**Atividades**
**a)** Responda com base na notícia sobre a última execução federal sob Trump:
(i) Segundo o subtítulo, quantas vezes mais o governo federal executou sob Donald Trump em comparação com as últimas seis décadas?
(ii) Qual promessa de Joe Biden a notícia menciona?
(iii) Em que ano ocorreram o sequestro e o homicídio pelos quais Dustin Higgs foi condenado?
**b)** Copie da notícia sobre a última execução federal sob Trump o trecho que vai de "EUA cumprem 13ª" até "Maryland em 1996.".

**Texto em estudo**
# # # # #
EUA cumprem 13ª e última execução sob gestão Trump

Sob Donald Trump, governo federal executou quase quatro vezes mais do que nas últimas seis décadas

Reuters
16 de janeiro de 2021 às 02:21 | Atualizado 17 de janeiro de 2021 às 00:55
Câmara da morte com maca para aplicação de injeção letal
Câmara da morte com maca para aplicação de injeção letal
Foto: Divulgação/Department of Corrections of Mississippi

O governo dos Estados Unidos cumpriu a 13ª e última execução federal sob a gestão do presidente Donald Trump no início deste sábado (16), a menos de cinco dias antes que o presidente eleito Joe Biden assuma o cargo com a promessa de tentar abolir a pena de morte.

O prisioneiro era Dustin Higgs, de 48 anos, que foi condenado e sentenciado à morte em 2001 por supervisionar o sequestro e o homicídio de três mulheres em uma reserva florestal federal em Maryland em 1996.
# # # # #
**Dados armazenados**
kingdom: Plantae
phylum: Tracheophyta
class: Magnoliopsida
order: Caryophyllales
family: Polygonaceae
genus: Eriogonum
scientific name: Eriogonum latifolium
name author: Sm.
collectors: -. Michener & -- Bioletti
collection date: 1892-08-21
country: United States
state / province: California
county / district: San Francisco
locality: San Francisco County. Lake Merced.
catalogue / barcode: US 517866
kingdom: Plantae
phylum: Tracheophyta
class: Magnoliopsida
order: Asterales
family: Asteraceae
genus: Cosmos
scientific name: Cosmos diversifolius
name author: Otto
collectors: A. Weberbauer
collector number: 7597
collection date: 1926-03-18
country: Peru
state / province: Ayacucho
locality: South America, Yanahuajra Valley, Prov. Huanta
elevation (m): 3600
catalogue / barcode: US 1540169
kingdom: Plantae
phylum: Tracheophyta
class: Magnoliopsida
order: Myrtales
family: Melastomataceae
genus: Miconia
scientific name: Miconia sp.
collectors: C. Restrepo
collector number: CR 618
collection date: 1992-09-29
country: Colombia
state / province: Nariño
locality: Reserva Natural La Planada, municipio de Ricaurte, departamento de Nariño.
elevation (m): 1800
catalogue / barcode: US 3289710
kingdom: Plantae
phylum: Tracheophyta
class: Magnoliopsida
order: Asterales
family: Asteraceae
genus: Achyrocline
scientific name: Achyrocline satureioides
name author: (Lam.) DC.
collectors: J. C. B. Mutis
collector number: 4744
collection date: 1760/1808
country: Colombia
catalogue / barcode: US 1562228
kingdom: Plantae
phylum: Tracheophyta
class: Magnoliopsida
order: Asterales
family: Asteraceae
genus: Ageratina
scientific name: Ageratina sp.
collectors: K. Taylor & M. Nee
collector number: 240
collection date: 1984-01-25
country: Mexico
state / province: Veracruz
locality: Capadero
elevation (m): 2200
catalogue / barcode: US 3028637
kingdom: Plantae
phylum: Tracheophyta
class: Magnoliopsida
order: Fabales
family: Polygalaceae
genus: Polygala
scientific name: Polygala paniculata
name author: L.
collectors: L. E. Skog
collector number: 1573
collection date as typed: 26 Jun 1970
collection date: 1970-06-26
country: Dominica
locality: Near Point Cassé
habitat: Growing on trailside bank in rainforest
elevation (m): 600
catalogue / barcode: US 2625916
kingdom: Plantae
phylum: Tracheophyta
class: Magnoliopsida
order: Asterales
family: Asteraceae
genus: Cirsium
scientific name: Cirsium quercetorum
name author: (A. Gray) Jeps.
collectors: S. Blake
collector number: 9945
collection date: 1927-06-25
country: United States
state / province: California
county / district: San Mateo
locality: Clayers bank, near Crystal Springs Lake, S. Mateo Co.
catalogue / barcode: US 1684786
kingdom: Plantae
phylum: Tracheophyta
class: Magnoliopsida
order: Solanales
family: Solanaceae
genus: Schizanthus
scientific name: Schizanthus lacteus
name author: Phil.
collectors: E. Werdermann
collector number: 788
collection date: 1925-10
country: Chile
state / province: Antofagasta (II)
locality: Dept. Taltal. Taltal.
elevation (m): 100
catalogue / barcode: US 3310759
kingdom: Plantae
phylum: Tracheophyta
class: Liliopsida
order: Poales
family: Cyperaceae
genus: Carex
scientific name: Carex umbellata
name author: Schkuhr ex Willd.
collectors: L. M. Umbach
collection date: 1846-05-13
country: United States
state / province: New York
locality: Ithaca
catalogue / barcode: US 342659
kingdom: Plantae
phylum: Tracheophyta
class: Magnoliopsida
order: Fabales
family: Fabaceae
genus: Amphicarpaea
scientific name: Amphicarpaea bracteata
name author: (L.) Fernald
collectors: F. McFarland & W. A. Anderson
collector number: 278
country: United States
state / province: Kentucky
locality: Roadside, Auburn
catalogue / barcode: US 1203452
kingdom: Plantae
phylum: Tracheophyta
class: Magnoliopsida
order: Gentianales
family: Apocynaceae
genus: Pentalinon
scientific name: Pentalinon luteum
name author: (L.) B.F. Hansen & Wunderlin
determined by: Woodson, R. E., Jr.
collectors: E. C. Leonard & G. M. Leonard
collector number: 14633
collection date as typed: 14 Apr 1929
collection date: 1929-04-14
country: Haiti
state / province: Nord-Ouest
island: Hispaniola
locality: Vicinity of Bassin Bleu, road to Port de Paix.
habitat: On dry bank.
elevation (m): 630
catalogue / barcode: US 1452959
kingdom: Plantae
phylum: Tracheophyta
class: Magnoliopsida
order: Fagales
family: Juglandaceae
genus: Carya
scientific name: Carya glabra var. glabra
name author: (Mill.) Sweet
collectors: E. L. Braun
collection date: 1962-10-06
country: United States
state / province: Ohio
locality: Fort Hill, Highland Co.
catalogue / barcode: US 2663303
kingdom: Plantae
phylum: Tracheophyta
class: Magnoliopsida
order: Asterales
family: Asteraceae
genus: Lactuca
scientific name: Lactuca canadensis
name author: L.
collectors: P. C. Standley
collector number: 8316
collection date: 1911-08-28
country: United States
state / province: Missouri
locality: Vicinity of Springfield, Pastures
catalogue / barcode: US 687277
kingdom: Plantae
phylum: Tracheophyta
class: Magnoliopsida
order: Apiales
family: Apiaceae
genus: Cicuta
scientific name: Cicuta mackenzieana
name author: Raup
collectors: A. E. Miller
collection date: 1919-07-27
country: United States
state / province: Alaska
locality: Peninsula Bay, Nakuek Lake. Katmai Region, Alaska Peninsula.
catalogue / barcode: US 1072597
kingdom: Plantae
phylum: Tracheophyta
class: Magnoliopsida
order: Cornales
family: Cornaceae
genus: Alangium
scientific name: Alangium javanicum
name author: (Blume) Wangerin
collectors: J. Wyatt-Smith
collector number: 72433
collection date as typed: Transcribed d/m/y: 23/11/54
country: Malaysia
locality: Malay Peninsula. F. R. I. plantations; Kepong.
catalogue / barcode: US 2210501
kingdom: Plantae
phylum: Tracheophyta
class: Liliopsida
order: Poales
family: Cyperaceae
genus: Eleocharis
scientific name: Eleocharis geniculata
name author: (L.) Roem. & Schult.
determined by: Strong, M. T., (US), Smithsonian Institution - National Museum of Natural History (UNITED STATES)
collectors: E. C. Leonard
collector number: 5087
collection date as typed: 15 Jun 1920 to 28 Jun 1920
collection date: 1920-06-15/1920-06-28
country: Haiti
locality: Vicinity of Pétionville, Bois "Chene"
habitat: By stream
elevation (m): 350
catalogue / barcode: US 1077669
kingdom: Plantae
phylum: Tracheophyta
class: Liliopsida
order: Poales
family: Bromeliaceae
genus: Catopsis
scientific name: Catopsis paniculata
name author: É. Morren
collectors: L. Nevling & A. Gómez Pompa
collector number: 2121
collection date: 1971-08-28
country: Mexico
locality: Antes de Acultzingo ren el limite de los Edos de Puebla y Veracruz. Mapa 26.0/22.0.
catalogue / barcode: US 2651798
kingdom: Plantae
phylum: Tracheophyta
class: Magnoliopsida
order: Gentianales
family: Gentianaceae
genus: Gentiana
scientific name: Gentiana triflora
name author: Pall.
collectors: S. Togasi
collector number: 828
# # # # #
**Respostas esperadas**
**a)**
(i) Quase quatro vezes mais.
(ii) Tentar abolir a pena de morte.
(iii) Em 1996.

**b)**
EUA cumprem 13ª e última execução sob gestão Trump

Sob Donald Trump, governo federal executou quase quatro vezes mais do que nas últimas seis décadas

Reuters
16 de janeiro de 2021 às 02:21 | Atualizado 17 de janeiro de 2021 às 00:55
Câmara da morte com maca para aplicação de injeção letal
Câmara da morte com maca para aplicação de injeção letal
Foto: Divulgação/Department of Corrections of Mississippi

O governo dos Estados Unidos cumpriu a 13ª e última execução federal sob a gestão do presidente Donald Trump no início deste sábado (16), a menos de cinco dias antes que o presidente eleito Joe Biden assuma o cargo com a promessa de tentar abolir a pena de morte.

O prisioneiro era Dustin Higgs, de 48 anos, que foi condenado e sentenciado à morte em 2001 por supervisionar o sequestro e o homicídio de três mulheres em uma reserva florestal federal em Maryland em 1996.